Saturday, December 20, 2008

Where have we been going economically?



I visited United Kingdom in November after almost 30 years lapse.

The place has not physically changed except that the tourism spots are no longer free. There are some exceptions such as the Natural History Museum remains free. However, the authority recovers their costs by the operation of nice Cafés and souvenir shops.

It has changed from a social-centric state where the government pays for most of the things to users pay for the things they consume. A policy shift to who-use-who-pay from one-use-nation-pay; government is now more profit-oriented or at least self-sustainable-minded in their governance.

The value of the property such as houses in England has increased tremendously in the last 30 years and almost 8-10 times more than before while salary had increased by almost 6 times more as far as fresh undergraduate employee is concerned. Our Malaysian counterpart was offered RM1,000 to 1,200 in the 1970-1980 while the same remains unchanged in the 2000 era! However, only the house prices are at par with the British!

Something is quite wrong somewhere in our income arena; we had not been able to raise our standard to the level that we supposed to. One cup of coffee in U.K. costs 1.80 to 2.0 Pounds and the same thing in Malaysia costs RM1.80. The normal bus fare is minimum 2 Pounds while ours ranging from minimum RM1.00 to RM2.00. A pack of four corn cobs costs 3.50 Pounds while it costs RM3.50 in Malaysia. The current exchange rate is one pound to RM5.50!
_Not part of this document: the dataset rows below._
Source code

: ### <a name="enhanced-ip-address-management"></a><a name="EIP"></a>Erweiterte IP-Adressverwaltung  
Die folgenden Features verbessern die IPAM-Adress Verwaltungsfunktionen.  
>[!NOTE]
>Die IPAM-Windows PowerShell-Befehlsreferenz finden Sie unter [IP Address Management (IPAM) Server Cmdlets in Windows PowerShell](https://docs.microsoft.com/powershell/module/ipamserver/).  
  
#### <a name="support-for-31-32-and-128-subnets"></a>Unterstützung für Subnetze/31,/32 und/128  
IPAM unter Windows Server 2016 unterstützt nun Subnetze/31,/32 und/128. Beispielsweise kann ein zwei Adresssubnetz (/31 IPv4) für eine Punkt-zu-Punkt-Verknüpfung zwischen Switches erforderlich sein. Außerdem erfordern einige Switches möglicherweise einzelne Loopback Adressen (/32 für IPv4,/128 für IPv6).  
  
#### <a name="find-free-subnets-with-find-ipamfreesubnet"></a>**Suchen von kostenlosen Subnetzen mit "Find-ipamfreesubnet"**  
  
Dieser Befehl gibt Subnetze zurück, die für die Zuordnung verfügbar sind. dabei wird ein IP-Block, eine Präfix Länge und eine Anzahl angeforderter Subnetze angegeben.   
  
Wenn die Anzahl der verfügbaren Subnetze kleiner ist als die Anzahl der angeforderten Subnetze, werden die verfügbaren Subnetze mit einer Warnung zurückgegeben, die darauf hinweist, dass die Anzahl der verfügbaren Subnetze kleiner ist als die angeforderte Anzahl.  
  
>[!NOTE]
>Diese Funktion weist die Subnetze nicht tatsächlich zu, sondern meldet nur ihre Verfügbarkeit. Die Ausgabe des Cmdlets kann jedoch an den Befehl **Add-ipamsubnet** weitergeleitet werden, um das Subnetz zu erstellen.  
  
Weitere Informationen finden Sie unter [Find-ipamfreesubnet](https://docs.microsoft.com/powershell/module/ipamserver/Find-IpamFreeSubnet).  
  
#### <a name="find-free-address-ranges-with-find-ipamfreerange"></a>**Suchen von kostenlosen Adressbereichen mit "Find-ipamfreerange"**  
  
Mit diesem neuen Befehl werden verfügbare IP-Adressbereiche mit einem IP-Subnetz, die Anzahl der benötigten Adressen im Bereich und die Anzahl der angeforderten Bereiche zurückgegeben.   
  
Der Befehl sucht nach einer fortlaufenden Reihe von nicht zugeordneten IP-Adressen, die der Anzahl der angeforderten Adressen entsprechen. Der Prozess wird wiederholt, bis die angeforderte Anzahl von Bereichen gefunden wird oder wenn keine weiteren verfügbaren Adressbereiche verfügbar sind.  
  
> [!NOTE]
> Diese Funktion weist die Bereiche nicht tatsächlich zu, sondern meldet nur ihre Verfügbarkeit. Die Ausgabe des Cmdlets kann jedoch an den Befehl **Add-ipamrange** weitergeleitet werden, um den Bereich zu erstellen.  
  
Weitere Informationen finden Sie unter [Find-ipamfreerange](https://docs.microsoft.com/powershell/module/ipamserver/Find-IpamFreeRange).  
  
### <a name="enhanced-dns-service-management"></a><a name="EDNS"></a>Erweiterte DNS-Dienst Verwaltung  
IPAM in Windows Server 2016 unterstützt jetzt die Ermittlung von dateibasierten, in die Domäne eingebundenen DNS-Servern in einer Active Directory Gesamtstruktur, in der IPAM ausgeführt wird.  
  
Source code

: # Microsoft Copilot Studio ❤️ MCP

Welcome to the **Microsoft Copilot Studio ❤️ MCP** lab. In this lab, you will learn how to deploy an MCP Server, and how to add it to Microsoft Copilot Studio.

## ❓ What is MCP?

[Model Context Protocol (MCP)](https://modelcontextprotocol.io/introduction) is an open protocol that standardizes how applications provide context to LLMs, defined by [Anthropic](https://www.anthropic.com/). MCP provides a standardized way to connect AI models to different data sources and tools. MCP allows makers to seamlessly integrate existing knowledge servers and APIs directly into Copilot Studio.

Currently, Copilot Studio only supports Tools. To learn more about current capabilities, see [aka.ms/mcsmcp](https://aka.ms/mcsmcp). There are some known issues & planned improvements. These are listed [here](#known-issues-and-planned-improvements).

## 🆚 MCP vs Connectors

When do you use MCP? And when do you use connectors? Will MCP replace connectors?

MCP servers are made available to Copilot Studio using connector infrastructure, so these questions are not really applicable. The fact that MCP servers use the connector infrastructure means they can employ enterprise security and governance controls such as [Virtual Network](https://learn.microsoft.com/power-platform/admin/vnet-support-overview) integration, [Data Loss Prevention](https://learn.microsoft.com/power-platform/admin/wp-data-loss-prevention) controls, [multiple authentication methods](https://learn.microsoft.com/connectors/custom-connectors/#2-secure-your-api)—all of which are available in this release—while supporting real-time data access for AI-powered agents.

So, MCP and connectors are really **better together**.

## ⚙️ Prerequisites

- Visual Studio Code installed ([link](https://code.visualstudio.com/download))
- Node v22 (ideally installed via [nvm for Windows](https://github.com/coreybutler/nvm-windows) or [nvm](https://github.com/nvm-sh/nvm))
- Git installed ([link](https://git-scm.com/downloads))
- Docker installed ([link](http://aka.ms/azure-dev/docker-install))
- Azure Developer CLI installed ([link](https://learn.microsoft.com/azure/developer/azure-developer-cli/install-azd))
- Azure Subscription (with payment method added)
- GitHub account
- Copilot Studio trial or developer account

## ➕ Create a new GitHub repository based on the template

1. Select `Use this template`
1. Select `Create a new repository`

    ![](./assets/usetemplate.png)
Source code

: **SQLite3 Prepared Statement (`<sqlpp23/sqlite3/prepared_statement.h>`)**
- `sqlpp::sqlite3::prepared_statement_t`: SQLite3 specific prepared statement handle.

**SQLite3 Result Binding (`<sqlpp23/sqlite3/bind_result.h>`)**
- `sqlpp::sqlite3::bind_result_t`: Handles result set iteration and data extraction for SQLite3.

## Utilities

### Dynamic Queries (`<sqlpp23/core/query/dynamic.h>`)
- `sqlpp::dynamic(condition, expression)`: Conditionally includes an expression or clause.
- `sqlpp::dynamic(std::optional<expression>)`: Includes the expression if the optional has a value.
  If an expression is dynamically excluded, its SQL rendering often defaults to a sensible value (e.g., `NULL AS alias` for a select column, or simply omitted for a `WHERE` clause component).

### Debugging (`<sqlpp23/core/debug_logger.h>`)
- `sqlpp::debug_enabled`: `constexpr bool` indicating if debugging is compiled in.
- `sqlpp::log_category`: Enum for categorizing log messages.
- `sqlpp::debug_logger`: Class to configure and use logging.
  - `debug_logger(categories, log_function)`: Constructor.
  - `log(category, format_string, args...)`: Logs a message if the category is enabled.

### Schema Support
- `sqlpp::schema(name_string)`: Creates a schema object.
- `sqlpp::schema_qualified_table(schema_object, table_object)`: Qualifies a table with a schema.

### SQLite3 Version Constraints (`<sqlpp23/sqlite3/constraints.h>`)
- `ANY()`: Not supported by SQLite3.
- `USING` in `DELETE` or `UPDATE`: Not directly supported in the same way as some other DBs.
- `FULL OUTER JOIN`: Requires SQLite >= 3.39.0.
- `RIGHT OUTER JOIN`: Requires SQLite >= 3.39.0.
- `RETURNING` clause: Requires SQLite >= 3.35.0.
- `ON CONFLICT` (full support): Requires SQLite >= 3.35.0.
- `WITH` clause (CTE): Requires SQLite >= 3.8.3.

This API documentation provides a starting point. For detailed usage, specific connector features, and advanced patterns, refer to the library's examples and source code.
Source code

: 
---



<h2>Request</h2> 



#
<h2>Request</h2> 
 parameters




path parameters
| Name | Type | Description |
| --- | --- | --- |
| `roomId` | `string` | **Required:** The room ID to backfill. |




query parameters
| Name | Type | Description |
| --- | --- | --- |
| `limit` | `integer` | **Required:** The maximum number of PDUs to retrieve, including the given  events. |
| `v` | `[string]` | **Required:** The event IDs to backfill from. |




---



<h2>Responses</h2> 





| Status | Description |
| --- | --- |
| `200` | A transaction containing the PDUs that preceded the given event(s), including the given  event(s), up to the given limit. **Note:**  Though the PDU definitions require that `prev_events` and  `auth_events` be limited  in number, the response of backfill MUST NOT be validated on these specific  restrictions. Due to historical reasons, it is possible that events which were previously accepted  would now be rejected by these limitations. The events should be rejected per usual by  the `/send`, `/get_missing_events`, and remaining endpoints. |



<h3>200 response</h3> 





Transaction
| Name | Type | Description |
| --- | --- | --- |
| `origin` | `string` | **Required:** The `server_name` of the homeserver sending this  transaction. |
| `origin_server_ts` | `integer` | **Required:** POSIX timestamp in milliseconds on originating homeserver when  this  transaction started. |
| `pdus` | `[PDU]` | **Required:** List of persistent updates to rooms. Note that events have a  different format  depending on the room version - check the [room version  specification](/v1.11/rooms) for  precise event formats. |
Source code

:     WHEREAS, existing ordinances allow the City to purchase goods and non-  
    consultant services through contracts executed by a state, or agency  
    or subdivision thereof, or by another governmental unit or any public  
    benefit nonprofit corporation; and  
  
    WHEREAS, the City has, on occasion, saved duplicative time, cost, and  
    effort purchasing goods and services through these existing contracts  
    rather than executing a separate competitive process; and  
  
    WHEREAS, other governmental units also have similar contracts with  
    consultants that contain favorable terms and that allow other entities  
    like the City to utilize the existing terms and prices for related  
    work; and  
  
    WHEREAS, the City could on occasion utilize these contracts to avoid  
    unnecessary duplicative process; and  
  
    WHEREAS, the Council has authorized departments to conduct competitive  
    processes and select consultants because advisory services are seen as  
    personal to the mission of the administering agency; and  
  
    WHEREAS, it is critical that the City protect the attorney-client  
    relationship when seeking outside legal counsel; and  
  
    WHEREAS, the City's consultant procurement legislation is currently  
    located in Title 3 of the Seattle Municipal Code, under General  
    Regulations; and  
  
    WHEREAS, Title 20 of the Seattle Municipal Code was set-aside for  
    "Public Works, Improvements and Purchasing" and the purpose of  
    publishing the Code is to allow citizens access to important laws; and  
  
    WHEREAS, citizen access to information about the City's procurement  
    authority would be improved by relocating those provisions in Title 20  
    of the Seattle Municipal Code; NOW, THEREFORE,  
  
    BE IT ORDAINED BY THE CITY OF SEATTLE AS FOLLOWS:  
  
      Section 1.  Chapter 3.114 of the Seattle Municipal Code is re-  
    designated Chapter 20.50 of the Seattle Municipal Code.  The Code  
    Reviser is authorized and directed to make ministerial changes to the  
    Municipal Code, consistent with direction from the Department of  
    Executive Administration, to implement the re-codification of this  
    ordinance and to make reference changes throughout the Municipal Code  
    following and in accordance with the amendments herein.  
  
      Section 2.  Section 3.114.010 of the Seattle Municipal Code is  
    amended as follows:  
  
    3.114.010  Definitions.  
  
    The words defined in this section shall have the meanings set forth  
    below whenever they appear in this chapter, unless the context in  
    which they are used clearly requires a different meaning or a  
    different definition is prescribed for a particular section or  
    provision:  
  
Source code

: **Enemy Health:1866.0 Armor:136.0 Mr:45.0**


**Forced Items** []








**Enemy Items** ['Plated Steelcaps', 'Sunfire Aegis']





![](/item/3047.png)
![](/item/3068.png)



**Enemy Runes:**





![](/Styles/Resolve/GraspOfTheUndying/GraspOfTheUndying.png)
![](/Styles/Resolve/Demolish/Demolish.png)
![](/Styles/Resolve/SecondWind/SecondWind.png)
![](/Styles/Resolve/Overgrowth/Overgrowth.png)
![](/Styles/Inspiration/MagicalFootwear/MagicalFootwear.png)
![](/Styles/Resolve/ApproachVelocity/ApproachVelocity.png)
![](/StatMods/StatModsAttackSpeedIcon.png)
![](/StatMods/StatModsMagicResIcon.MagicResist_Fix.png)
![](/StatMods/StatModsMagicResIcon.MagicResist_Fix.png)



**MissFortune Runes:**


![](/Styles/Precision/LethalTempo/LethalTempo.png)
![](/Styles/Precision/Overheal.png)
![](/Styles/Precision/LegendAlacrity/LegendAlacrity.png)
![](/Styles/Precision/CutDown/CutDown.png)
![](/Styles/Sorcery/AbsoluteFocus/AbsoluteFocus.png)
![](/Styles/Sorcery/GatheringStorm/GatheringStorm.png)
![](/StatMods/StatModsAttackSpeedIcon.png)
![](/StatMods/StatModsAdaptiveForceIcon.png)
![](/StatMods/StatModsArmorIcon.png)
However, our health services is fantastically “dirt cheap” compared to British health services which charges relatively high than our country. The charges in Malaysia should be gradually increased to ease the burden of government; but we must ensure that the income of the general public is “high” enough to afford it. The idea of setting minimum wages is laudable and should be given more supports on the presumption that productivity is matched relatively.

We may have transformed our landscape in the city but not our economy in terms of wealth distribution. It was an asymmetrical growth indeed.